In the end, I suppose losing the darkroom really is losing a friend. I wonder if I spent enough time with it, I wonder what could have been and how I’ll get along without it. In the end, I suppose I’ll cherish the memories until I can have another. But it will never be the same. True friends can’t be replaced.

Thanks for reading.

– CJ

Babbling like a brook

22 03 2010

Hello, all. It’s been much too long since I’ve updated my blog. The speed (and severity) of life can get a little overwhelming at times, which tends to kill my brain cells and leave me wordless.

Fortunately, I have an easy out today. I can share with you a interview I gave to Inside Analog Photography Radio with Scott Sheppard. It’s a fun podcast, around 30 minutes long, and I somehow managed to sound nearly coherent. If you’re looking for a way to burn some of that pesky free time we all have too much of, please do drop by and listen at, or you can download it for free on iTunes. You’ll hear us chat about how I work, upcoming projects, my short attention span, and lots of other stuff.

For my digital friends, although it’s called “Inside Analog Photography Radio” there’s plenty of non film-related discussion in the interview. I hope you’ll enjoy it.

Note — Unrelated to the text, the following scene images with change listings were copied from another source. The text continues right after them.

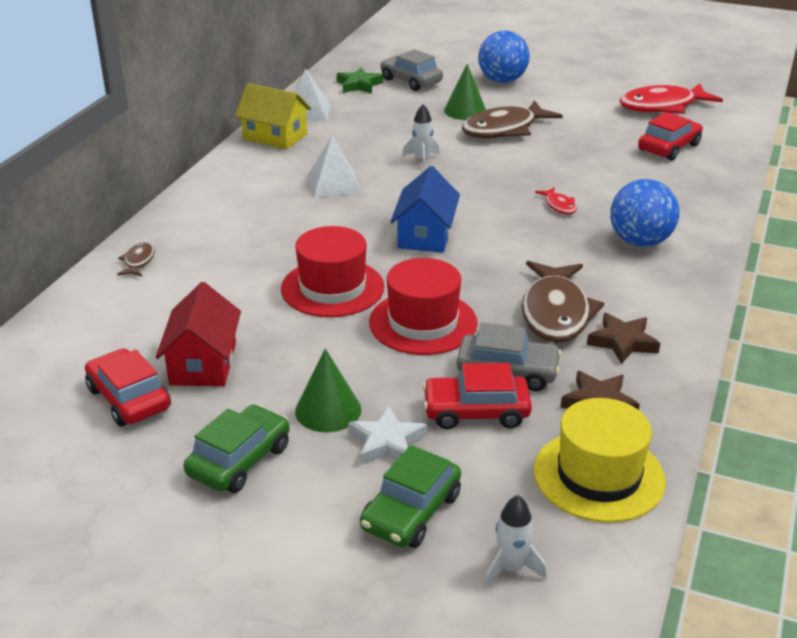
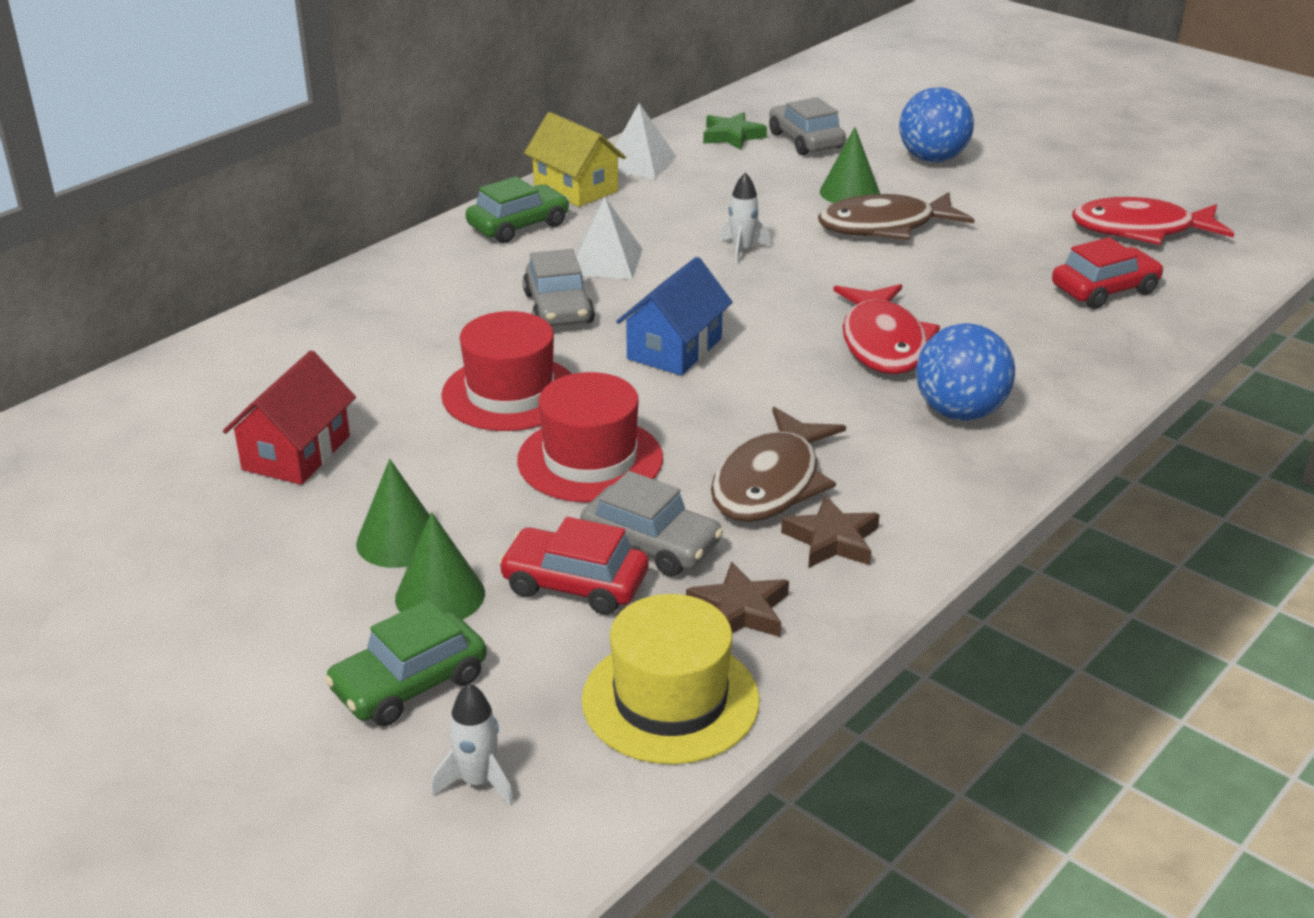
camera: 20 degrees right, 0 degrees up
(129, 398) = (188, 475): red car -> none
(138, 261) = (307, 316): brown fish -> none
(239, 460) = (258, 575): green car -> green car (518, 225)
(323, 222) = (558, 308): none -> grey car
(387, 443) = (440, 595): white star -> green cone
(559, 206) = (883, 343): red fish -> red fish, size x2.23

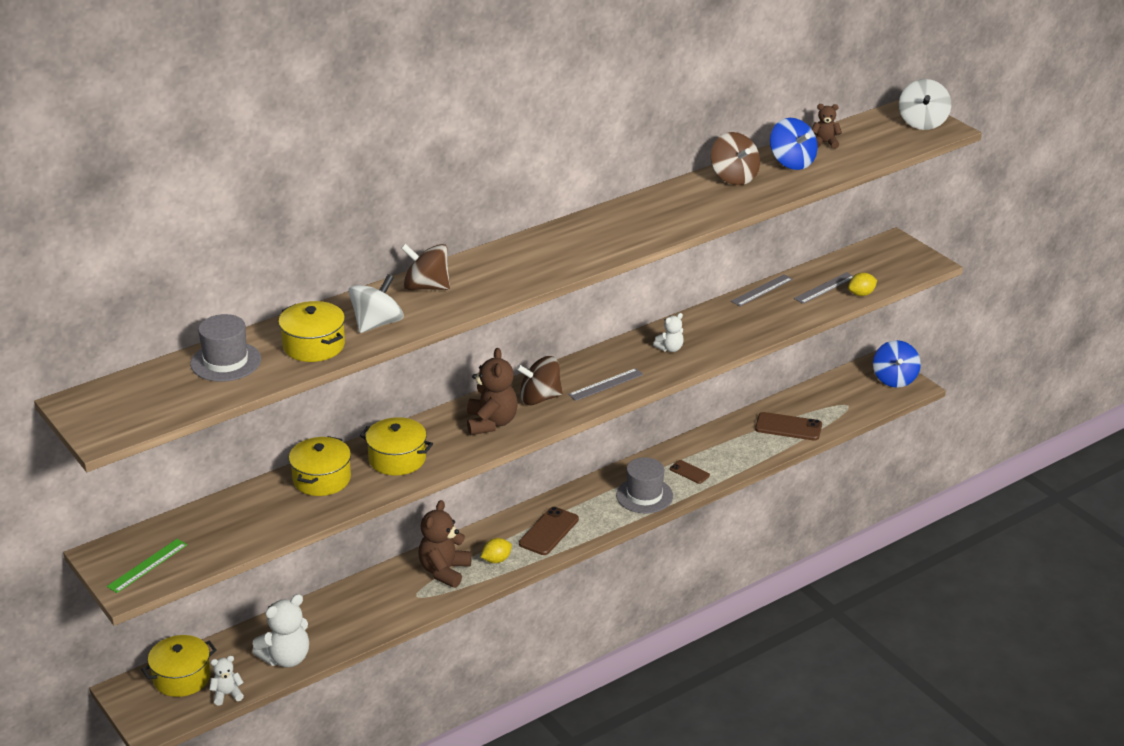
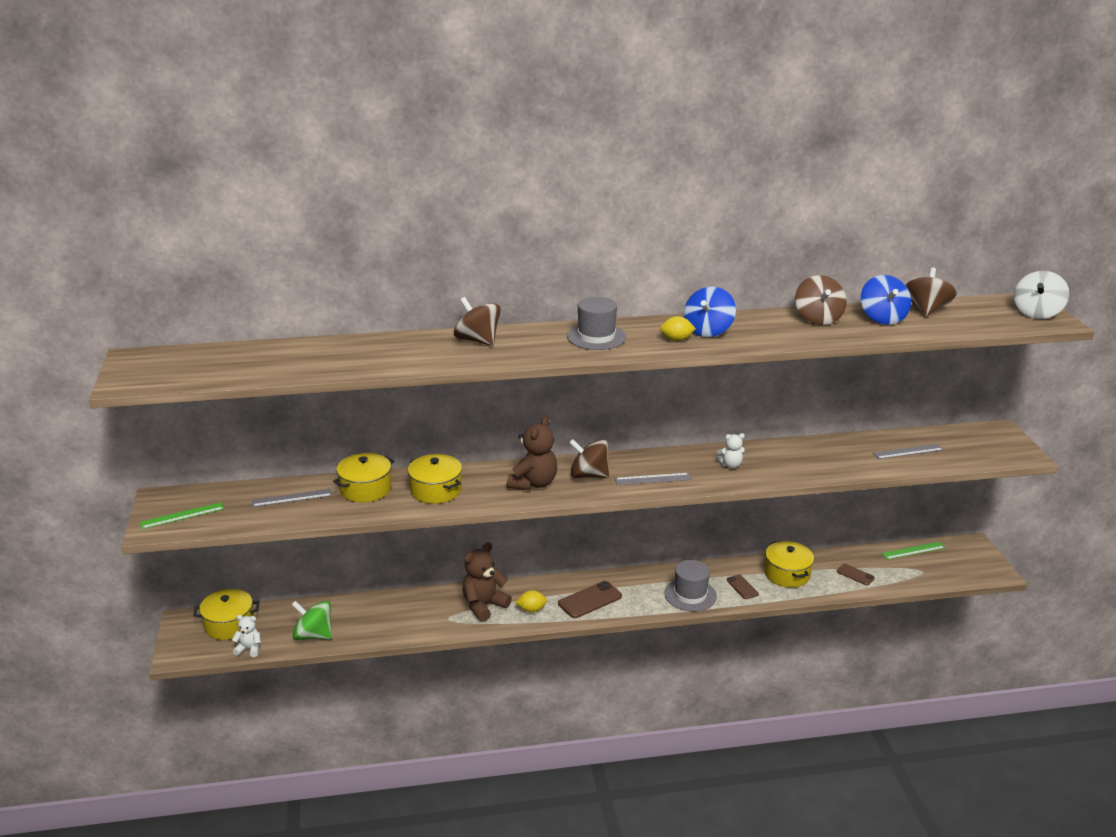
camera: 25 degrees right, 5 degrees down
(226, 361) = (269, 356): grey hat -> grey hat (596, 337)
(286, 658) = (313, 635): white teddy bear -> green spinning top
(314, 345) = (346, 360): yellow pot -> yellow pot (787, 574)
(377, 324) = (411, 357): white spinning top -> none
(762, 290) = (847, 440): grey ruler -> grey ruler (292, 498)
(788, 427) = (855, 575): brown phone -> brown phone, size x0.59
(824, 143) = (926, 310): brown teddy bear -> brown spinning top
(828, 386) = (913, 551): none -> green ruler
(861, 294) = (940, 464): yellow lemon -> yellow lemon (676, 339)
(894, 379) = (980, 561): blue spinning top -> blue spinning top (708, 330)

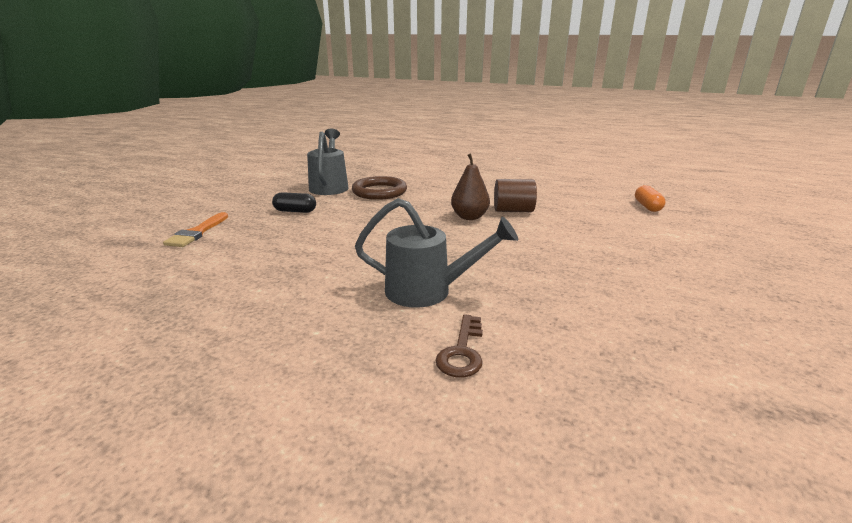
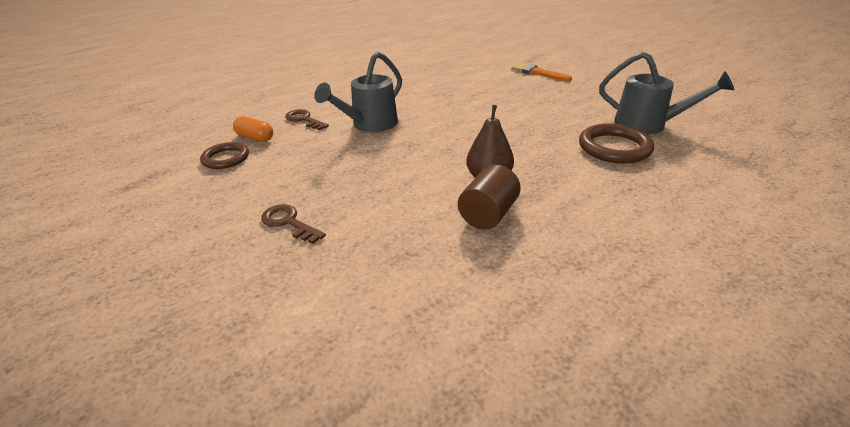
camera: 120 degrees right, 10 degrees up
(295, 211) = (567, 103): black capsule -> none
(634, 363) = (226, 158): none -> brown ring
(635, 267) = (288, 222): none -> brown key
(647, 206) = (402, 370): orange capsule -> orange capsule (255, 137)

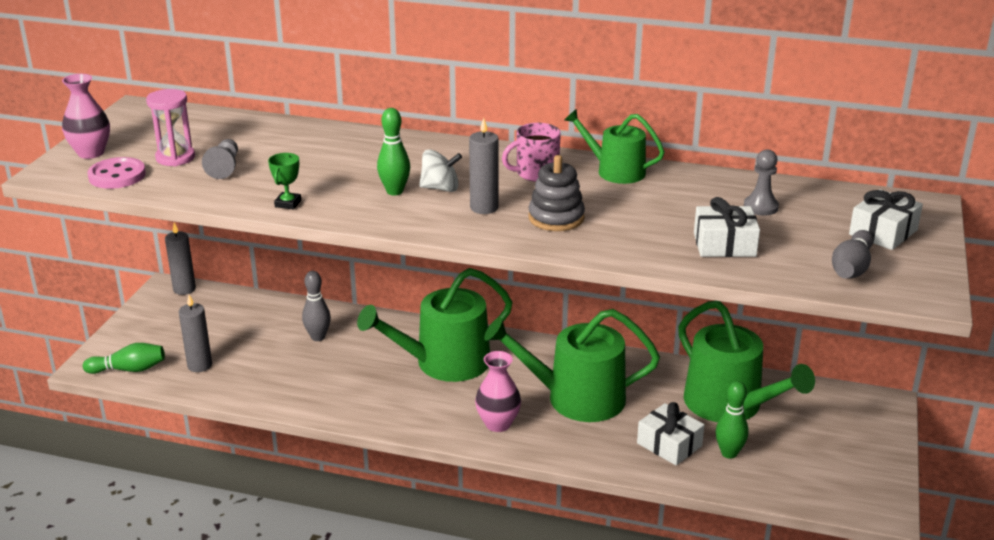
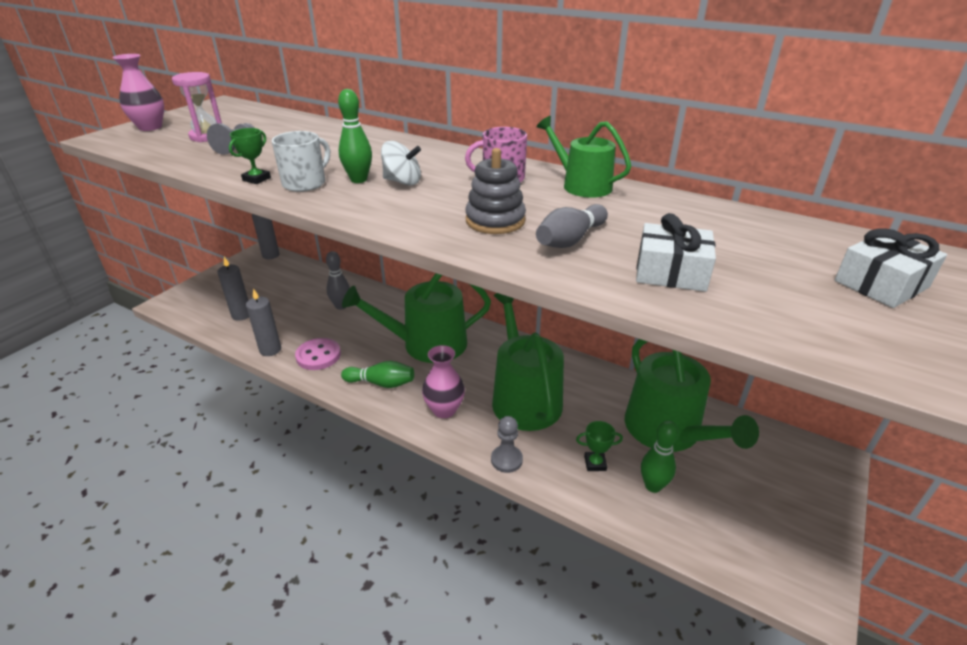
camera: 15 degrees right, 5 degrees up
(117, 176) = (148, 144): pink button -> pink button (318, 355)
(129, 369) = (190, 310): green bowling pin -> green bowling pin (381, 383)
(343, 202) = (305, 183): none -> white mug
(484, 208) = (430, 203): grey candle -> grey candle (270, 350)
(575, 398) = (524, 397): green watering can -> green watering can turned 60 degrees clockwise
(669, 444) = (595, 463): white gift -> green trophy
(760, 207) = (728, 236): grey pawn -> grey pawn (506, 460)
(851, 268) = (832, 324): grey bowling pin -> grey bowling pin (570, 240)

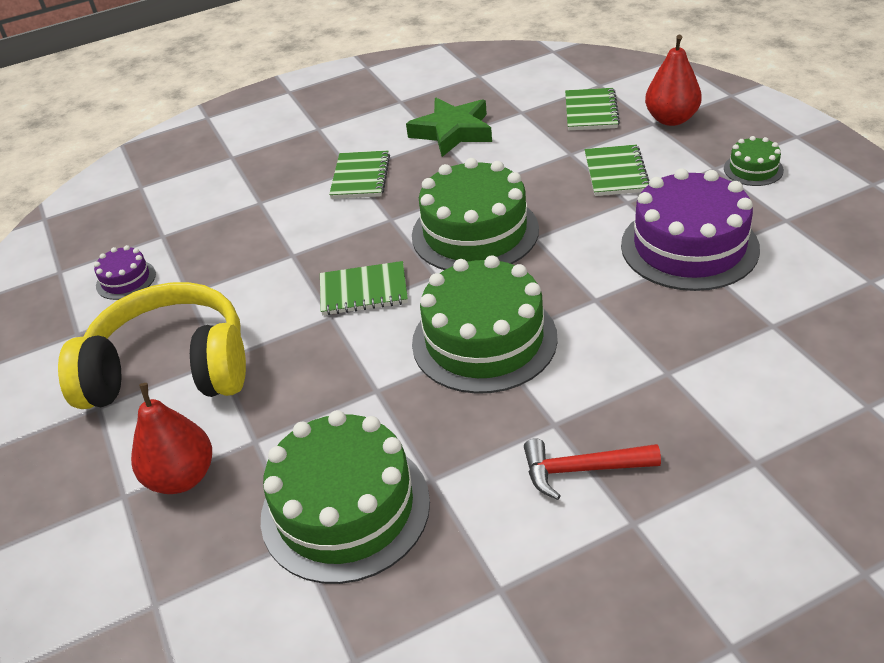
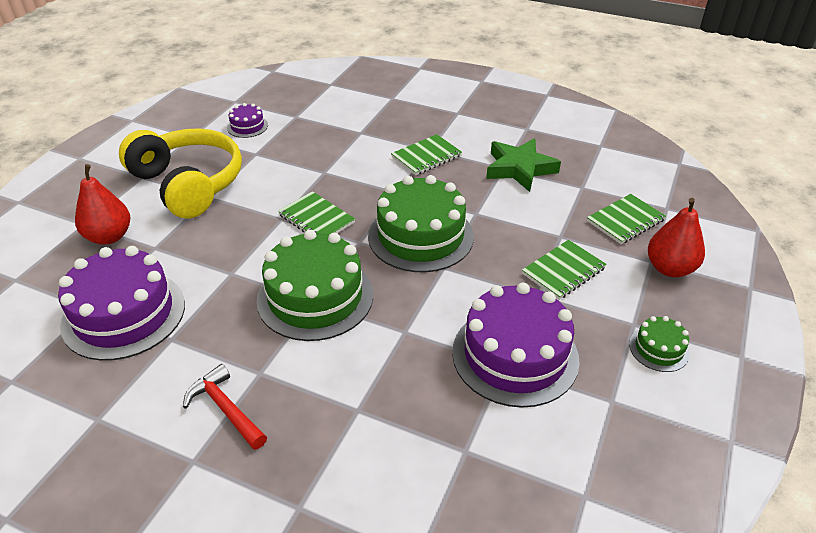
camera: 45 degrees right, 0 degrees up
(345, 509) = (124, 314): green cake -> purple cake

A more invested blog entry soon, promise.

– CJ

from a fun session in LA

from a fun session in LA

28 09 2009
National Velveteen

National Velveteen

There is no such thing as “bad light”. There is only light used badly. Sometimes you gotta use what you have — in this case, it was overhead florescent lights in an arena, with a tiny little bit of fill from a distant doorway. Many times photographers assume that it’s not possible to achieve good lighting when the light source is directly overhead; not true, Petunia. You simply have to have your subjects look up toward the light, or in the case of a candid like this one, wait for the subject to do so on their own, and be ready.

This one has a sort of National Velvet-y feel to it that really appeals to me. Fortunately, these horses have gotten used to the massive ka-chunk of my medium format shutter. I prefer to first do no harm. People look better on horses than in a crumpled heap under them.

La Dolce Vita

22 07 2009

I sometimes find myself too buried in serious, dark, heavy things. While I’m actually quite silly in person, I tend to focus (no pun intended) on depth and seriousness a lot in my work, particularly lately.

So I thought I’d share something light and fun, two words not frequently associated with either my work or with teenage boys. This is from last week’s vacation to the island cottage, my three offspring mangling each other. At the cottage, there are no such thing as stress, e-mail, groundings, and deadlines.

Enjoy an uncharacteristic light moment with me.